Thursday, March 22, 2007

The Air I Breathe

I sometimes forget that the air I breathe is biblical counseling/getting to the heart/thinking about everything through a Scriptural worldview.

And then I'm reminded of that when something ostensibly Christian sounds so jarring that I literally can't read/listen to it anymore. This happened this afternoon when I was driving home for lunch. On the radio, a well-known Christian counselor was giving parents advice for dealing with their rebellious teens. He made a few points that stood out to me as fundamentally counter-biblical (before I changed the station):

  • It is the teenager's behavior that is rebellious. It's the ol' fruit/root problem. This counselor is indicating that a good tree can, between the ages of 13-18, bear bad fruit. Unfortunately, seeing a rebellious teenager's behavior in this way is more unhelpful than it is helpful -- it assumes that there is no WHY of bad behavior, and, therefore that there is no HOPE for good behavior during that age.

  • The teenager's rebellion is temporary. This is where the counselor did try to instill hope. He cited a study (his own) that stated that rebellious years peak between 17-18, and the child will be back to "normal" by age 22. This goes completely against what I've heard (and I don't have concrete #'s right now) that kids who leave the church when they go to college are disproportionately likely to NOT return to church. In other words, the kid may mature out of mouthing off to parents and experimenting with drugs and alcohol (i.e. "rebellious behavior"), but that doesn't mean that his heart will naturally boomerang back to the Lord. It will just be a more refined expression of rebellion.
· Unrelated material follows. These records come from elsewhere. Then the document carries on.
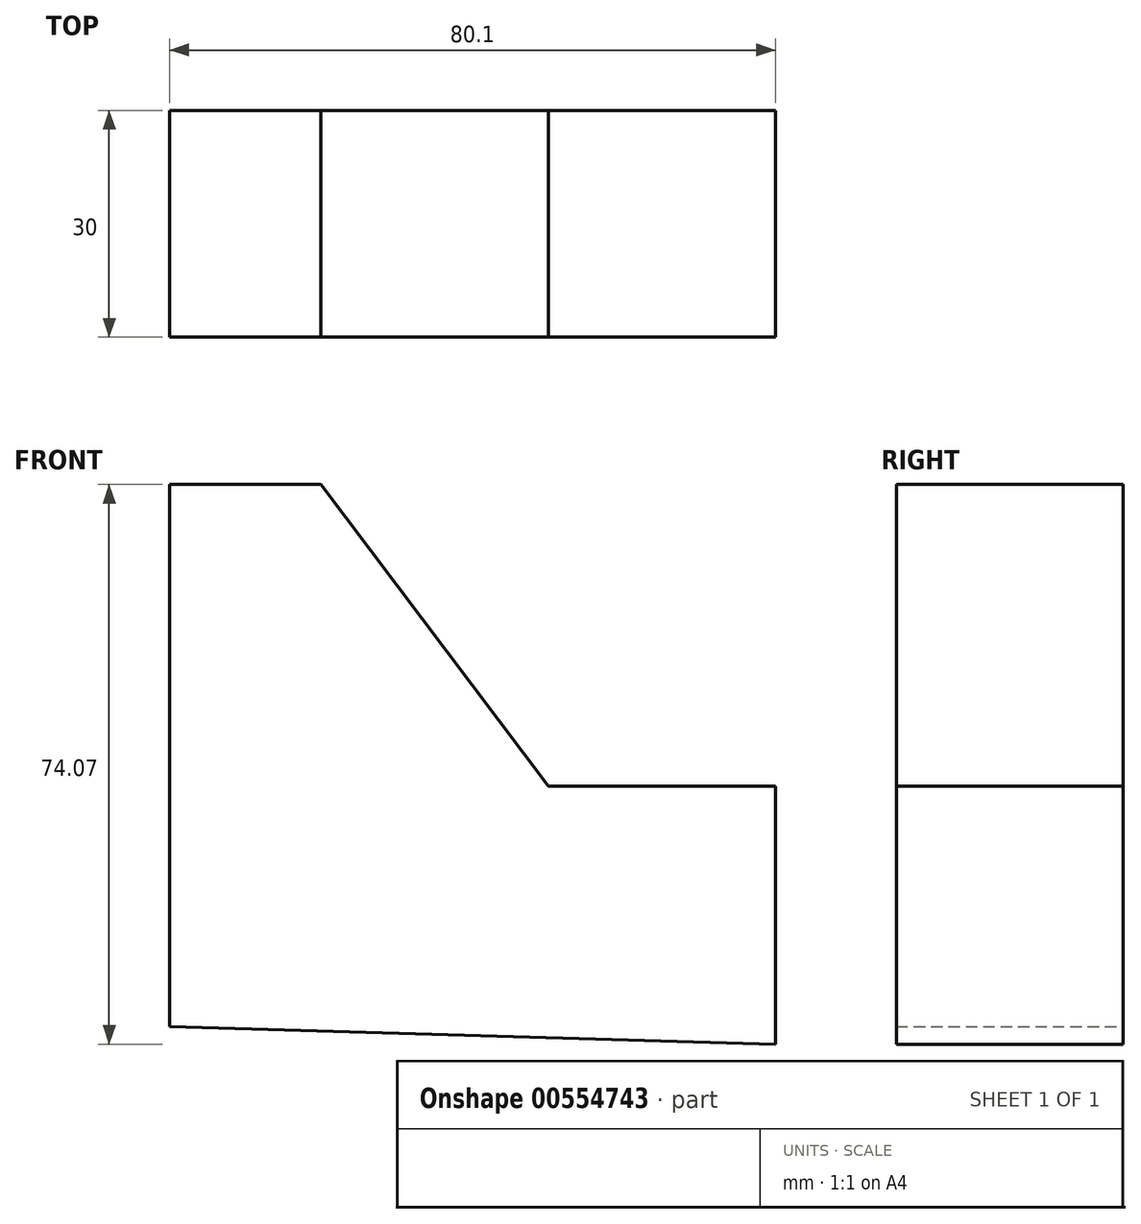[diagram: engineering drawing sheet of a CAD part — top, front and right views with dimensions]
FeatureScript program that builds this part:
annotation { "Feature Type Name" : "Feature", "Feature Type Description" : "" }
export const myFeature = defineFeature(function(context is Context, id is Id, definition is map)
    precondition{}
    {
        {
            var Q0;
            Q0=qCreatedBy(makeId("Front.planeOp"),FACE);
            var sketch = newSketch(context, id + "F0", { "sketchPlane" : qUnion([Q0])});
            skLineSegment(sketch, "E0", {"start": v(-63.23, 36.33) * mm, "end": v(-43.23, 36.33) * mm});
            skLineSegment(sketch, "E1", {"start": v(-43.23, 36.33) * mm, "end": v(-13.13, -3.6) * mm});
            skLineSegment(sketch, "E2", {"start": v(-13.13, -3.6) * mm, "end": v(16.87, -3.6) * mm});
            skLineSegment(sketch, "E3", {"start": v(16.87, -3.6) * mm, "end": v(16.87, -37.74) * mm});
            skLineSegment(sketch, "E4", {"start": v(16.87, -37.74) * mm, "end": v(-63.23, -35.39) * mm});
            skLineSegment(sketch, "E5", {"start": v(-63.23, -35.39) * mm, "end": v(-63.23, 36.33) * mm});
            skSolve(sketch);
        }
        {
            var Q0;
            Q0 = qSketchRegion(id + "F0", true);
            var Q1;
            Q1=makeQuery(id+"F0.imprint","IMPRINT",FACE,{"disambiguationData":[TD([[makeQuery(id+"F0.imprint","IMPRINT",EDGE,{"derivedFrom":sQuery(id+"F0.wireOp",EDGE,"E0")}),-1.0]])]});
            extrude(context, id + "F1", {"entities" : qUnion([Q0, Q1]), "depth" : 30 * mm, "offsetDistance" : 25 * mm});
        }
    });
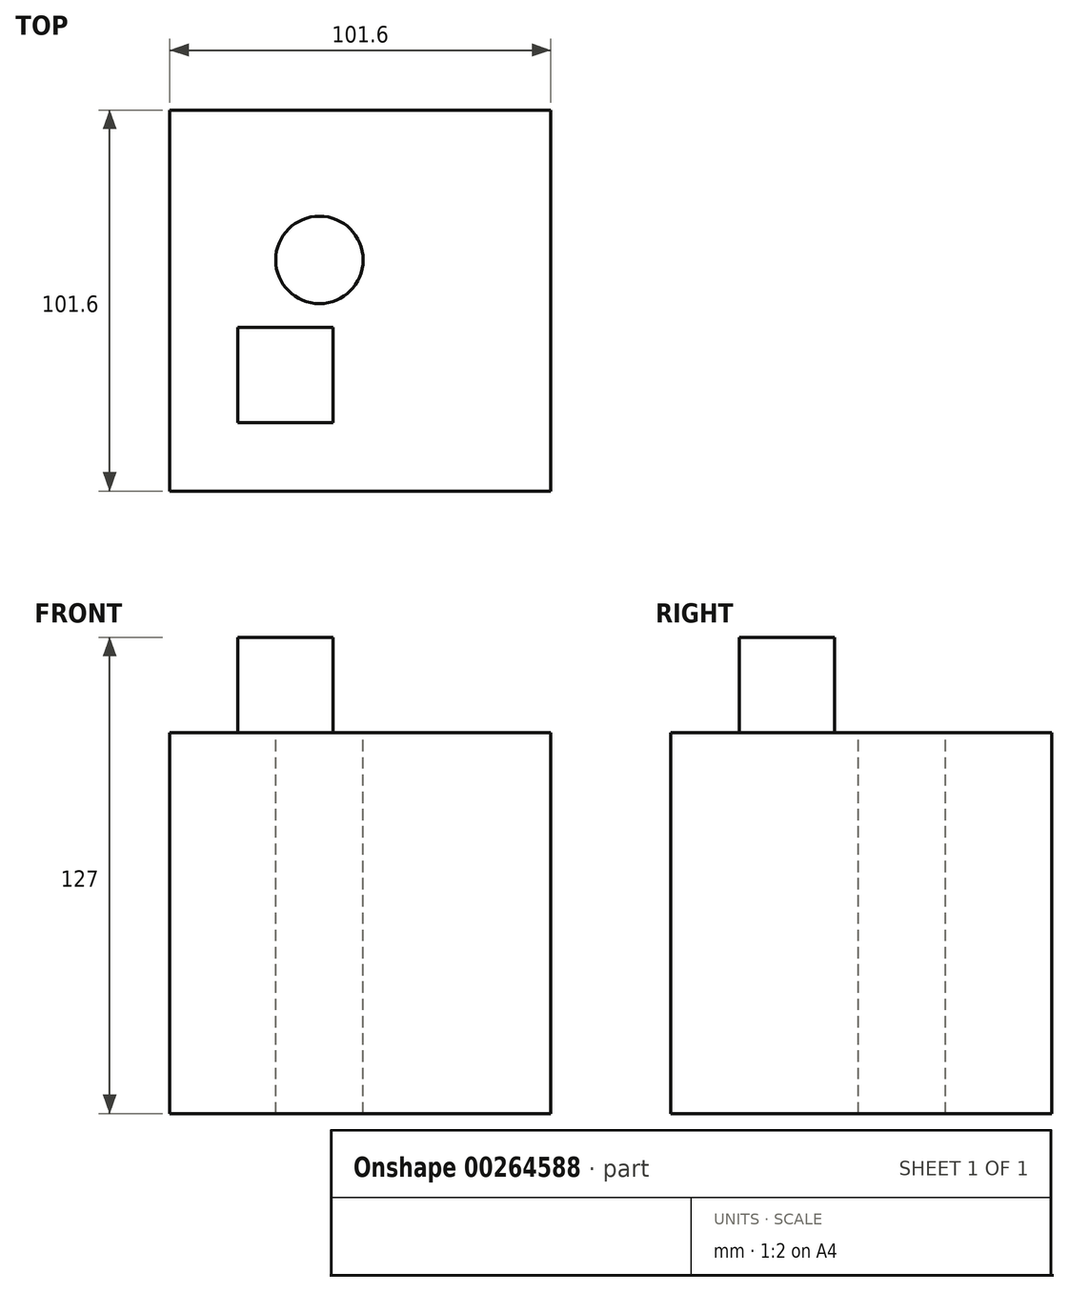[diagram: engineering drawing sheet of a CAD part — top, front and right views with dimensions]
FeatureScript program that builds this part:
annotation { "Feature Type Name" : "Feature", "Feature Type Description" : "" }
export const myFeature = defineFeature(function(context is Context, id is Id, definition is map)
    precondition{}
    {
        {
            var Q0;
            Q0=qCreatedBy(makeId("Front.planeOp"),FACE);
            var sketch = newSketch(context, id + "F0", { "sketchPlane" : qUnion([Q0])});
            skLineSegment(sketch, "E0.bottom", {"start": v(0, 0) * mm, "end": v(-101.6, 0) * mm});
            skLineSegment(sketch, "E0.top", {"start": v(0, 101.6) * mm, "end": v(-101.6, 101.6) * mm});
            skLineSegment(sketch, "E0.left", {"start": v(0, 0) * mm, "end": v(0, 101.6) * mm});
            skLineSegment(sketch, "E0.right", {"start": v(-101.6, 0) * mm, "end": v(-101.6, 101.6) * mm});
            skSolve(sketch);
        }
        {
            var Q0;
            Q0 = qSketchRegion(id + "F0", true);
            extrude(context, id + "F1", {"entities" : qUnion([Q0]), "depth" : 101.6 * mm});
        }
        {
            var Q0;
            Q0=makeQuery(id+"F1.opExtrude","SWEPT_FACE",FACE,{"disambiguationData":[OSD([sQuery(id+"F0.wireOp",EDGE,"E0.top")])]});
            var sketch = newSketch(context, id + "F2", { "sketchPlane" : qUnion([Q0])});
            skCircle(sketch, "E1", {"center": v(-61.7, -39.98) * mm, "radius": 11.65 * mm});
            skSolve(sketch);
        }
        {
            var Q0;
            Q0 = qSketchRegion(id + "F2", true);
            extrude(context, id + "F3", {"entities" : qUnion([Q0]), "operationType" : NewBodyOperationType.REMOVE, "oppositeDirection" : true, "depth" : 101.6 * mm});
        }
        {
            var Q0;
            Q0=makeQuery(id+"F1.opExtrude","SWEPT_FACE",FACE,{"disambiguationData":[OSD([sQuery(id+"F0.wireOp",EDGE,"E0.top")])]});
            var sketch = newSketch(context, id + "F4", { "sketchPlane" : qUnion([Q0])});
            skLineSegment(sketch, "E2.bottom", {"start": v(-83.5, -57.96) * mm, "end": v(-58.1, -57.96) * mm});
            skLineSegment(sketch, "E2.top", {"start": v(-83.5, -83.36) * mm, "end": v(-58.1, -83.36) * mm});
            skLineSegment(sketch, "E2.left", {"start": v(-83.5, -57.96) * mm, "end": v(-83.5, -83.36) * mm});
            skLineSegment(sketch, "E2.right", {"start": v(-58.1, -57.96) * mm, "end": v(-58.1, -83.36) * mm});
            skSolve(sketch);
        }
        {
            var Q0;
            Q0 = qSketchRegion(id + "F4", true);
            extrude(context, id + "F5", {"entities" : qUnion([Q0]), "operationType" : NewBodyOperationType.ADD, "depth" : 25.4 * mm});
        }
    });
  • Rebellious behavior is normal. Well, I guess if you define "normal" as "the state of fallen mankind," then rebellion is not only normal for teenagers, but for all of us. Apart from God's grace, we chafe every time Truth calls us to do something. Just because it's "normal," though, doesn't mean that God is content with the status quo ... and therefore, we shouldn't be content with the status quo either. God rebukes, disciplines and calls us back in different ways depending on our personality and our place in life, and when children are in their "rebellious" teenage years, God calls parents to be specific instruments (creatively, patiently, lovingly) of this discipline in the lives of their children. As Powlison has said, God's love is better than unconditional; He's always redeeming and transforming us from "normal" to "holy."


Amanda said...

Hmm, I'm not sure this guy was ever a teenager himself. ;)

Tara Barthel said...

I know exactly what you mean, Molly.

Every time I hear a "Christian counselor" give such "advice," my heart simply GRIEVES.

Talk about a cross-less, gospel-less, counsel of DESPAIR.

Thanks for reminding us all of the greatness and glory of God.